> _YOUR TASK_:
Word for word, restate the lines of the data below between those holding "isitante poco común" and "hiano di spezzare l'Europa", inclusive; pictures do not belong in the copy.

> _DATASET RECORDS_:
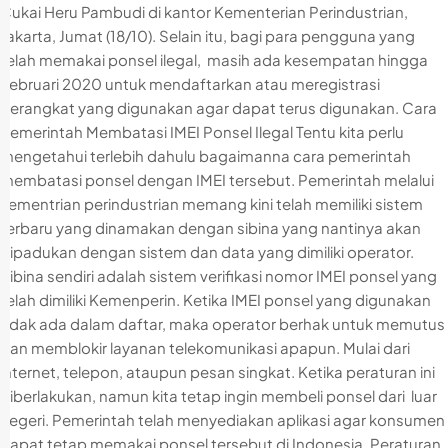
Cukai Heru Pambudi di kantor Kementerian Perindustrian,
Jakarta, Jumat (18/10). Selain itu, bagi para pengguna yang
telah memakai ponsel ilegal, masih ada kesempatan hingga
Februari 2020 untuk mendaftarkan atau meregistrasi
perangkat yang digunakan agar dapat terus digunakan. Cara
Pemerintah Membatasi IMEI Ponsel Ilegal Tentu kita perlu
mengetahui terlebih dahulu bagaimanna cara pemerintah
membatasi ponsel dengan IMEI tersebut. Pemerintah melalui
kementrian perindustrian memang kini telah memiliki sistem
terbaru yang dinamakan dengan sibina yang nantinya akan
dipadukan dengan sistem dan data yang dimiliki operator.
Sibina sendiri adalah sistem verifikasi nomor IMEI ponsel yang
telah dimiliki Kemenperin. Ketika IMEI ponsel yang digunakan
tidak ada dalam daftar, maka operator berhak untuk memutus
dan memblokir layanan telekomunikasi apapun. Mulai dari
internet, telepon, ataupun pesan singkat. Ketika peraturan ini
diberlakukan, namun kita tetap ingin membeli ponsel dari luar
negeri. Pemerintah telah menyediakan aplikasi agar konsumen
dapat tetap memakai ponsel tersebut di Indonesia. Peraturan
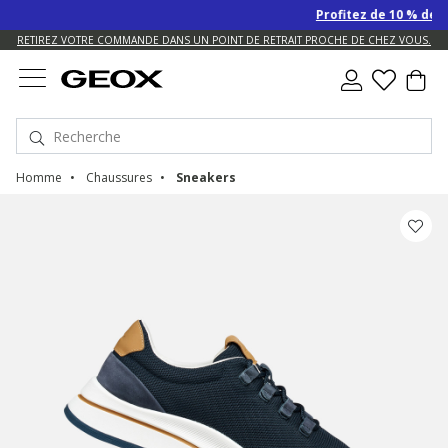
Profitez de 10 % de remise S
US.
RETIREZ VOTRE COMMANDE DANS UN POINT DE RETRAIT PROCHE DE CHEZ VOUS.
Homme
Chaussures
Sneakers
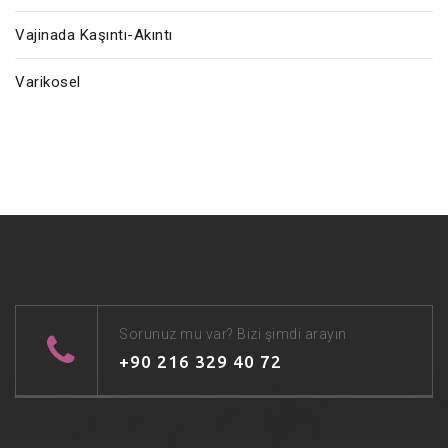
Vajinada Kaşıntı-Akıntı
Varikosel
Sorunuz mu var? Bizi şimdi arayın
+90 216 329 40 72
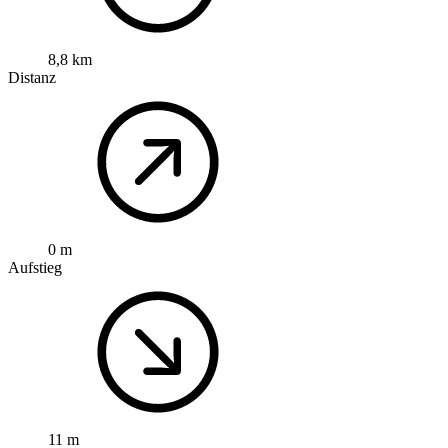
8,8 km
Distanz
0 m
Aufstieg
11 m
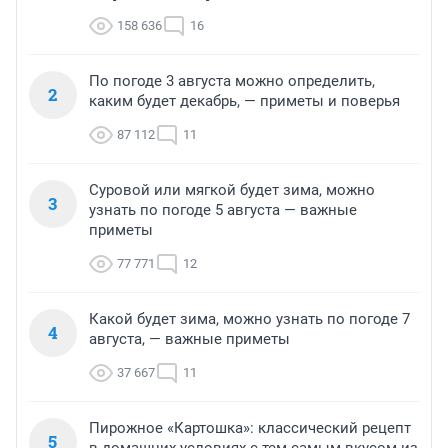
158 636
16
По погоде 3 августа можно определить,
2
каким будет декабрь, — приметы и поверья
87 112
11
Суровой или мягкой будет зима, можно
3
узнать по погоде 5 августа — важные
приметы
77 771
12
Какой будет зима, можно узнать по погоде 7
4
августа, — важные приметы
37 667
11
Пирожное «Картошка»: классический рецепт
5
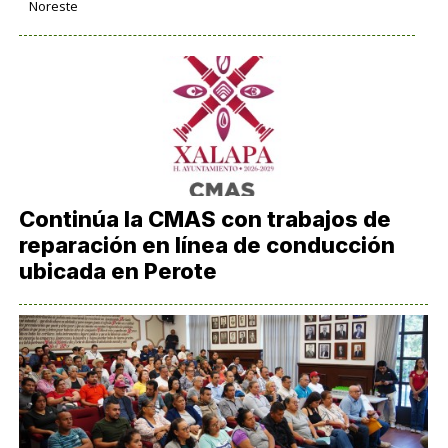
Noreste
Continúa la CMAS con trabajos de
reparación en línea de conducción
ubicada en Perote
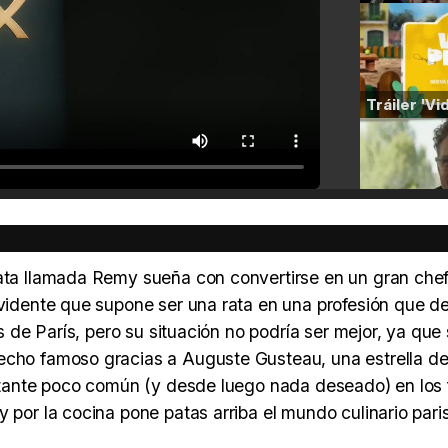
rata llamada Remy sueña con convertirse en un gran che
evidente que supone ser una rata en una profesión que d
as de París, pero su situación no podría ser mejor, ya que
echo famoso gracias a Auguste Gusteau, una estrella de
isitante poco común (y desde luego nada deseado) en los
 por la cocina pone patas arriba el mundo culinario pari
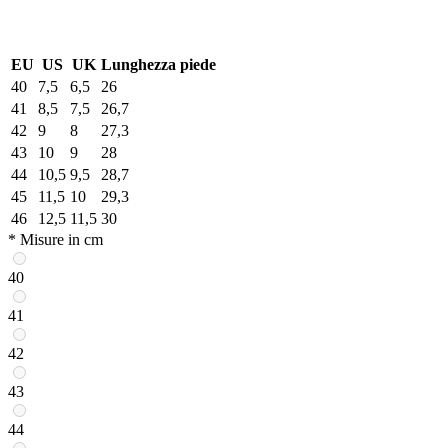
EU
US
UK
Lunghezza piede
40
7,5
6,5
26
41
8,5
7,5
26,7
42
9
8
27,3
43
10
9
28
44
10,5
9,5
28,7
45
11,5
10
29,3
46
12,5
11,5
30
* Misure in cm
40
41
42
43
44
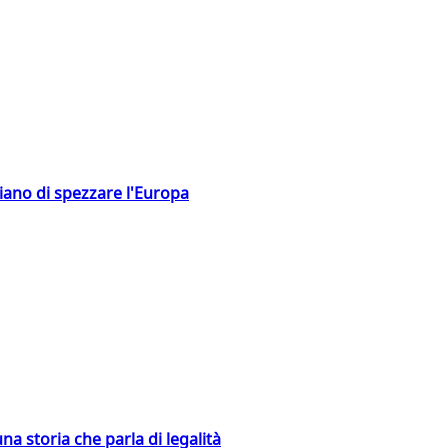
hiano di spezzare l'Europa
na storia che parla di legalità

--

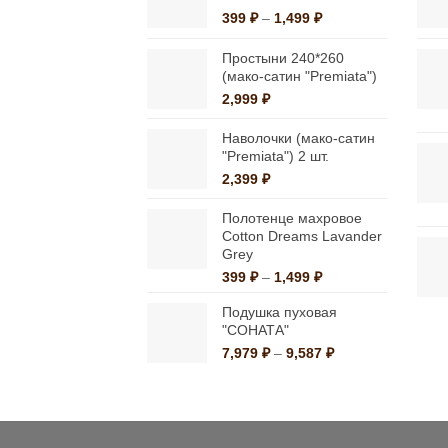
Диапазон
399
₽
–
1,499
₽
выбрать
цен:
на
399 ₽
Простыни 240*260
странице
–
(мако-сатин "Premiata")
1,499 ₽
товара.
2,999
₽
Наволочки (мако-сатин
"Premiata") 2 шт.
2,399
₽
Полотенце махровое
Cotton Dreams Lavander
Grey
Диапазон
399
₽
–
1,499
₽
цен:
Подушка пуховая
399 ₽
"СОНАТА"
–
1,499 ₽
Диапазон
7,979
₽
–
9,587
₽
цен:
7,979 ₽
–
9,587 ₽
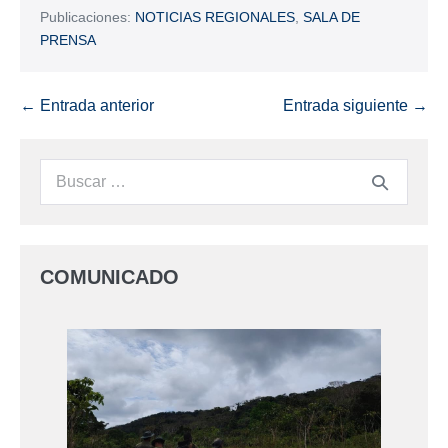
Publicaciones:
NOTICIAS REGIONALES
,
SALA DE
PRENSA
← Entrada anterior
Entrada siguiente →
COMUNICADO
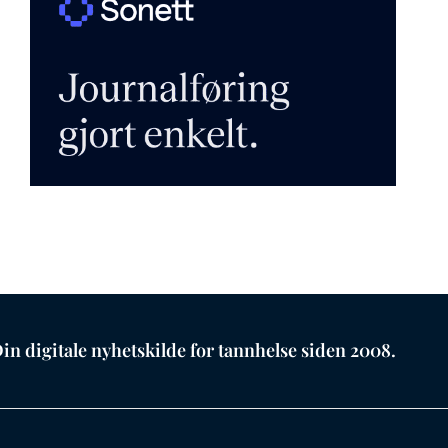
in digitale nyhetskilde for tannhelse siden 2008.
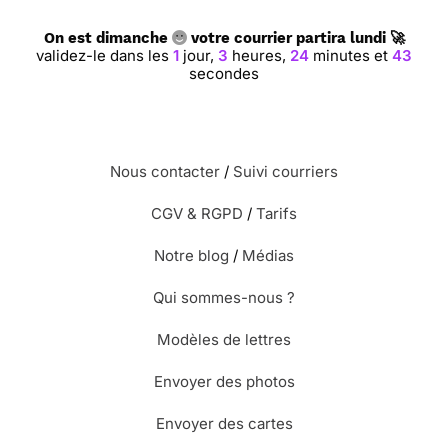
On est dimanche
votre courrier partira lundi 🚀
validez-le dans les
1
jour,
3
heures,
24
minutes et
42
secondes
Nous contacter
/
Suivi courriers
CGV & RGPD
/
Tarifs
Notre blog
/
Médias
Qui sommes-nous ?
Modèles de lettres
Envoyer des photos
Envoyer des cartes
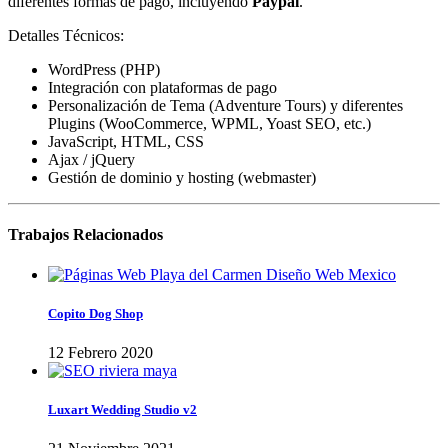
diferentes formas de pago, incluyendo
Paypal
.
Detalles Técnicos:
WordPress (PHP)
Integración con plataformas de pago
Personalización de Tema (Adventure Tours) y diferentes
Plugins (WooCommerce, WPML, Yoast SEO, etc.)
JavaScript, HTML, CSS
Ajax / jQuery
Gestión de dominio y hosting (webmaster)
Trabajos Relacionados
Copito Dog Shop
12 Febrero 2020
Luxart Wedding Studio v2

> _WRITTEN RESPONSE_:
isitante poco común (y desde luego nada deseado) en los
 por la cocina pone patas arriba el mundo culinario pari
EU
US
UK
Lunghezza piede
40
7,5
6,5
26
41
8,5
7,5
26,7
42
9
8
27,3
43
10
9
28
44
10,5
9,5
28,7
45
11,5
10
29,3
46
12,5
11,5
30
* Misure in cm
40
41
42
43
44
hiano di spezzare l'Europa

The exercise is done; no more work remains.